**Work instructions:** Copy out, unchanged, the stretch of the records below from the line containing "pose: elev=195.8 azim=86.0" through the line containing "Dot at: (325, 317)", and nothing else.

**Material for the task:**
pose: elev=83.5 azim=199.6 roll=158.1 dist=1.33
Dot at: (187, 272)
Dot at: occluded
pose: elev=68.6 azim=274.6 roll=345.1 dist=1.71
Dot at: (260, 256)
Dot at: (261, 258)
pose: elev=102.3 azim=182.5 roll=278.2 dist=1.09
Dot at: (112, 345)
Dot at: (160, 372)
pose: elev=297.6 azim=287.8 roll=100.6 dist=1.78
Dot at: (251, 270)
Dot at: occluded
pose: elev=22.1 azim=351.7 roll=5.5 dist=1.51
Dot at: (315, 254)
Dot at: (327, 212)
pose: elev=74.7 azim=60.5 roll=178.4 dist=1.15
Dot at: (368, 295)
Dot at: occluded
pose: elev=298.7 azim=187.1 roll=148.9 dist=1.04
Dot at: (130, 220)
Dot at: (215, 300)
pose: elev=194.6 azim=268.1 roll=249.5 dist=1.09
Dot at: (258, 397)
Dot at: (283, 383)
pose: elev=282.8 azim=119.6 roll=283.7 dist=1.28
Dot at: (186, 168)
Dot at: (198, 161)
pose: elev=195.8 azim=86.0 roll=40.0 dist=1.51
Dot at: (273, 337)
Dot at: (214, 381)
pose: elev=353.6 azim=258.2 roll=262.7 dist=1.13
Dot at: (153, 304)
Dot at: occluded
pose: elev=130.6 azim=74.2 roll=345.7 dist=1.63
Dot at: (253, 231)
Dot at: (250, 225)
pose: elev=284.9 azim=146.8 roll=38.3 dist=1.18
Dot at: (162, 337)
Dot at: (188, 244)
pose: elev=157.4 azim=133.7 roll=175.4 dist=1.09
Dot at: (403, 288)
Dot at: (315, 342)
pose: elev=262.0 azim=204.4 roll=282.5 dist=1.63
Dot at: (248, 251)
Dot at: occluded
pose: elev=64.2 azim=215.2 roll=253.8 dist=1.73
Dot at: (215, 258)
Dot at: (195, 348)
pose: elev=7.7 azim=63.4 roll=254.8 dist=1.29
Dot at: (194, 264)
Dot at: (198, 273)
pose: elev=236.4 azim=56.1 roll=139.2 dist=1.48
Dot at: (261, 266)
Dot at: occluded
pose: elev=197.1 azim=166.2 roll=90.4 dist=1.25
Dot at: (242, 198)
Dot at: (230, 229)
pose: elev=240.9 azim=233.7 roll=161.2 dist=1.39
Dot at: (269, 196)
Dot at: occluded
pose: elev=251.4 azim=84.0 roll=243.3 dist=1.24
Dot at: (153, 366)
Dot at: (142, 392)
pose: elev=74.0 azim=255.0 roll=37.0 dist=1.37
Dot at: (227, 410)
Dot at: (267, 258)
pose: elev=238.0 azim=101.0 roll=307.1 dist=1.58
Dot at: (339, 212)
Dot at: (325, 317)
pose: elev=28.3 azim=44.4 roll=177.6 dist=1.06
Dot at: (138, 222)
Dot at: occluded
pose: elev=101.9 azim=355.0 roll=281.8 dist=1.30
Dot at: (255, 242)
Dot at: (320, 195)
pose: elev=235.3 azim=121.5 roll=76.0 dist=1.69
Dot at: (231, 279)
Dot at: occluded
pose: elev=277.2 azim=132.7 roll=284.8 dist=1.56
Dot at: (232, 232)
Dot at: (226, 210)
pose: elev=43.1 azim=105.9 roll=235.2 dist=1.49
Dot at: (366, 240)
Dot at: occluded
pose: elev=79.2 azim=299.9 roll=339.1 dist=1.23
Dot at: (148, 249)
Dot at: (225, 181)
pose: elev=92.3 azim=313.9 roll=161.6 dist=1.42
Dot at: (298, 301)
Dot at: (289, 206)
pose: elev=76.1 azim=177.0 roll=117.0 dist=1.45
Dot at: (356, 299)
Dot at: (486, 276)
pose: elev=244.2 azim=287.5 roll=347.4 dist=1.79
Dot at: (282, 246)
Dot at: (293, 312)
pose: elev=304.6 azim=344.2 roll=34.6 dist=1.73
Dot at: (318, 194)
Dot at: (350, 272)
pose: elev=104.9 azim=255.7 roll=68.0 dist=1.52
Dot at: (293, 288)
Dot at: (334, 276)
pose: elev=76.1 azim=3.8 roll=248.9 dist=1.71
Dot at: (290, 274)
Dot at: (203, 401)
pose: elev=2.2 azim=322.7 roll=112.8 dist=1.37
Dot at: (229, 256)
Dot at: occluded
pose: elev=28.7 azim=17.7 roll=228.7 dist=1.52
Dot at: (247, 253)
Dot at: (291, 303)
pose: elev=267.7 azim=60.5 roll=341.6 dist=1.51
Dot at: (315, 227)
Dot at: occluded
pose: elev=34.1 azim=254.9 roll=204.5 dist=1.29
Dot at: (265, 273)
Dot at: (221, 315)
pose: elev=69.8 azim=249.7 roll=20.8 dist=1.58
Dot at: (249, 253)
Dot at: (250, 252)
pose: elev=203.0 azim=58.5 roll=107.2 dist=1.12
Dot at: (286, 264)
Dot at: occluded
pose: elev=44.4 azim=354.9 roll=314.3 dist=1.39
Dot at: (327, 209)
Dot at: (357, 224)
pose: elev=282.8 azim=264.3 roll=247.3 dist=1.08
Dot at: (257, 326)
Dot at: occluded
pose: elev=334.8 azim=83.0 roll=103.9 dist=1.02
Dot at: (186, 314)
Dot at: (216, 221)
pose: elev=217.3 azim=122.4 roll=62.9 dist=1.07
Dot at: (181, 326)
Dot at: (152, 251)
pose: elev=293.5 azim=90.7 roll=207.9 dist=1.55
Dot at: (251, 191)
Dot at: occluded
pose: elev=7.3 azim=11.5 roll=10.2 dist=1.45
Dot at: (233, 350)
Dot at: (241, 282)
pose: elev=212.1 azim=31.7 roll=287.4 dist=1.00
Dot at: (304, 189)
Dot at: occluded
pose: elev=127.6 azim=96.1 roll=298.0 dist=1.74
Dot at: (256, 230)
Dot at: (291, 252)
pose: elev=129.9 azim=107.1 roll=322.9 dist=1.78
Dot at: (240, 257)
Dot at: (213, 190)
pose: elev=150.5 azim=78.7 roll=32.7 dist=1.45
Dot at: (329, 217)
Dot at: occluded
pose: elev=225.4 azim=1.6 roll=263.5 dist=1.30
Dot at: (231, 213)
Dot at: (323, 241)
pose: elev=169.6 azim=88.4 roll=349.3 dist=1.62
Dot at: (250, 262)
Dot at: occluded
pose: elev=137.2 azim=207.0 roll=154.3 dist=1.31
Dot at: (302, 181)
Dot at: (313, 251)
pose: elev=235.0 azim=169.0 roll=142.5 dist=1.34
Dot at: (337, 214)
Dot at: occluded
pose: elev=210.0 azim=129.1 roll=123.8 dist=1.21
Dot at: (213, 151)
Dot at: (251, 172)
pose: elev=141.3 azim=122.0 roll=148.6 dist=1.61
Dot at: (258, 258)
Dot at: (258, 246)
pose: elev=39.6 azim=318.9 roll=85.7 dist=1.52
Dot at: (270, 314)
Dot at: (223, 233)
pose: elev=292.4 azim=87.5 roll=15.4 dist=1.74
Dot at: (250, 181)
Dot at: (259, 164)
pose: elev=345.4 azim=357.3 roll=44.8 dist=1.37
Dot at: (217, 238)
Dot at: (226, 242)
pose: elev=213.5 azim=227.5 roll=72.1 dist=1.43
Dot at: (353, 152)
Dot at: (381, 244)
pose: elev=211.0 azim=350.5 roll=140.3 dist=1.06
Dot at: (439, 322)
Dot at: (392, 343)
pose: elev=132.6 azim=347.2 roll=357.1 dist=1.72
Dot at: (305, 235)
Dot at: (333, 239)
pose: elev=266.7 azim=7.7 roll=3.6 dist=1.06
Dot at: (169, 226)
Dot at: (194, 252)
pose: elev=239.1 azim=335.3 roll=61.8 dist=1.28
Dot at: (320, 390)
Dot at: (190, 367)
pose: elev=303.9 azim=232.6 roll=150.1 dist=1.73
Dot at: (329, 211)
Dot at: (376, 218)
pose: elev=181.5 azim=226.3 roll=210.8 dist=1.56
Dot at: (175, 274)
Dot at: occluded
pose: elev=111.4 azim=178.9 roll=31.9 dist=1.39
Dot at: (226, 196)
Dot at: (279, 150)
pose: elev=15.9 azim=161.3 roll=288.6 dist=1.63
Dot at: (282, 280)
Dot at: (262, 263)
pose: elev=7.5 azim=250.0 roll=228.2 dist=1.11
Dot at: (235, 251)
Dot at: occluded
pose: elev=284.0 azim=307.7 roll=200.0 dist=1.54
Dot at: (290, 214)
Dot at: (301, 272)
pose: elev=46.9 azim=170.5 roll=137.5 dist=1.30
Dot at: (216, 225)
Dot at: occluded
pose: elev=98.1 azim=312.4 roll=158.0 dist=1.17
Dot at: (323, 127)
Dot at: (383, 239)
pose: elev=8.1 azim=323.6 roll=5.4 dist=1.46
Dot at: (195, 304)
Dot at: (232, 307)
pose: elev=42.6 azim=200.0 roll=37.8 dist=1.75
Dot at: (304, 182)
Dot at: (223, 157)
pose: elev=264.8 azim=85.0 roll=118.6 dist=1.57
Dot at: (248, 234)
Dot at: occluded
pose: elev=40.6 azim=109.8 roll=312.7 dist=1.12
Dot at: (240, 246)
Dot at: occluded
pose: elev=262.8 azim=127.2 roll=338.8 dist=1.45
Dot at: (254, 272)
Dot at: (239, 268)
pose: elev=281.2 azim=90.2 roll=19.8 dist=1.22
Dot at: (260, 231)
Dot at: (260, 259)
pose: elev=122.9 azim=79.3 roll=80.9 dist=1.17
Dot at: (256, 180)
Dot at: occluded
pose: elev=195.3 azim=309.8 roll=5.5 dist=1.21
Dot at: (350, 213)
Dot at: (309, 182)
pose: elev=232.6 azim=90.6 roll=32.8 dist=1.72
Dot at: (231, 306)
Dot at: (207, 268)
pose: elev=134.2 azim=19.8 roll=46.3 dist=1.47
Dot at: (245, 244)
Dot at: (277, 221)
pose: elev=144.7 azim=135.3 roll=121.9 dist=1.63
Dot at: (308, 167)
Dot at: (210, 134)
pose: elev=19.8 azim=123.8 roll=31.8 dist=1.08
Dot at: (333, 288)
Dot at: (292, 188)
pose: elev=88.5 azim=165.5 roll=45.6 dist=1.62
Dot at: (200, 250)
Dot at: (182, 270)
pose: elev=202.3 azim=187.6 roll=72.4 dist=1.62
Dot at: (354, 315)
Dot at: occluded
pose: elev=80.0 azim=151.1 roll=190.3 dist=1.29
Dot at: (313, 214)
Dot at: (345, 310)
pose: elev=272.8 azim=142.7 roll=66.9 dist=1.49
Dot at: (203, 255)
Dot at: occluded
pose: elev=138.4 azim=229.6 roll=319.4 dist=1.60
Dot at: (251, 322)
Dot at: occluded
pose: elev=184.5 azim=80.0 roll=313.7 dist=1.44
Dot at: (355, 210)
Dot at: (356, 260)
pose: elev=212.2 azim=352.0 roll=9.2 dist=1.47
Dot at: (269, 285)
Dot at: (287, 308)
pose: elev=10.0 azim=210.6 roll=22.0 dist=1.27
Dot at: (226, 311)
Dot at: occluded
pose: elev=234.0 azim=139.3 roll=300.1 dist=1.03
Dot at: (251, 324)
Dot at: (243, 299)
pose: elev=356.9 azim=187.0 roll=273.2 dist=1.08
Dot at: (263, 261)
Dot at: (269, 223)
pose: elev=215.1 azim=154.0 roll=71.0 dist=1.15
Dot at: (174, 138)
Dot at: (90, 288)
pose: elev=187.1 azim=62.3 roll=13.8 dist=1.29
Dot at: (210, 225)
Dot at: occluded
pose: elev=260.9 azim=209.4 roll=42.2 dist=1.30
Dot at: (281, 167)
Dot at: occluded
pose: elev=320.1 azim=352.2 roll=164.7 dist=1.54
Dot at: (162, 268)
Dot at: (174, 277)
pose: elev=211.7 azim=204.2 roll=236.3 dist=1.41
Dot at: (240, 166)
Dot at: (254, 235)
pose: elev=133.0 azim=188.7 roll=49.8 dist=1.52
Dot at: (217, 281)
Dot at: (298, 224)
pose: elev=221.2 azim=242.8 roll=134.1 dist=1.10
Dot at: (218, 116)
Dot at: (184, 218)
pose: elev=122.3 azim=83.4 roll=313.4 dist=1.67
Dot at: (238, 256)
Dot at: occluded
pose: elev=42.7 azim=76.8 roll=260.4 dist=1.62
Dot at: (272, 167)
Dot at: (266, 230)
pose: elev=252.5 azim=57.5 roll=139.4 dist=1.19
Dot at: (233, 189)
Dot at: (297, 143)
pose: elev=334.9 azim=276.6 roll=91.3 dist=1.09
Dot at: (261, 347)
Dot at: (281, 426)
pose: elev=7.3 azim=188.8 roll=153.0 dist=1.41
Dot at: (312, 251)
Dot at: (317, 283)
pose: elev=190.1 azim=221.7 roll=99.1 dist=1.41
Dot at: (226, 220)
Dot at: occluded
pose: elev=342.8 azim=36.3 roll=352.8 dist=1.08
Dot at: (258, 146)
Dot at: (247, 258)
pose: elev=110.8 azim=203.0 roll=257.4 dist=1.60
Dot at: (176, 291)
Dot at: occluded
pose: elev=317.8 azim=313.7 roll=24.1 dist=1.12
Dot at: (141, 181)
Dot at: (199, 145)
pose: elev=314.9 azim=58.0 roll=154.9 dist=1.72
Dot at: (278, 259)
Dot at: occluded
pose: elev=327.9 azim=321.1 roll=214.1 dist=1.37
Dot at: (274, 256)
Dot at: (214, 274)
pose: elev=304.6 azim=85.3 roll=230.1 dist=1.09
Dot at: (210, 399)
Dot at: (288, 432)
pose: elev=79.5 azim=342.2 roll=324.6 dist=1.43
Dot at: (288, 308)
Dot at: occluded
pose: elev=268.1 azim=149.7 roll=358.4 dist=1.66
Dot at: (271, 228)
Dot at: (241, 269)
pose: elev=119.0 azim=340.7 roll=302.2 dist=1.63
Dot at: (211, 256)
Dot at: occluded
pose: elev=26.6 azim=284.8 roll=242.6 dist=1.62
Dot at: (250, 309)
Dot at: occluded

**Exercise result:**
pose: elev=195.8 azim=86.0 roll=40.0 dist=1.51
Dot at: (273, 337)
Dot at: (214, 381)
pose: elev=353.6 azim=258.2 roll=262.7 dist=1.13
Dot at: (153, 304)
Dot at: occluded
pose: elev=130.6 azim=74.2 roll=345.7 dist=1.63
Dot at: (253, 231)
Dot at: (250, 225)
pose: elev=284.9 azim=146.8 roll=38.3 dist=1.18
Dot at: (162, 337)
Dot at: (188, 244)
pose: elev=157.4 azim=133.7 roll=175.4 dist=1.09
Dot at: (403, 288)
Dot at: (315, 342)
pose: elev=262.0 azim=204.4 roll=282.5 dist=1.63
Dot at: (248, 251)
Dot at: occluded
pose: elev=64.2 azim=215.2 roll=253.8 dist=1.73
Dot at: (215, 258)
Dot at: (195, 348)
pose: elev=7.7 azim=63.4 roll=254.8 dist=1.29
Dot at: (194, 264)
Dot at: (198, 273)
pose: elev=236.4 azim=56.1 roll=139.2 dist=1.48
Dot at: (261, 266)
Dot at: occluded
pose: elev=197.1 azim=166.2 roll=90.4 dist=1.25
Dot at: (242, 198)
Dot at: (230, 229)
pose: elev=240.9 azim=233.7 roll=161.2 dist=1.39
Dot at: (269, 196)
Dot at: occluded
pose: elev=251.4 azim=84.0 roll=243.3 dist=1.24
Dot at: (153, 366)
Dot at: (142, 392)
pose: elev=74.0 azim=255.0 roll=37.0 dist=1.37
Dot at: (227, 410)
Dot at: (267, 258)
pose: elev=238.0 azim=101.0 roll=307.1 dist=1.58
Dot at: (339, 212)
Dot at: (325, 317)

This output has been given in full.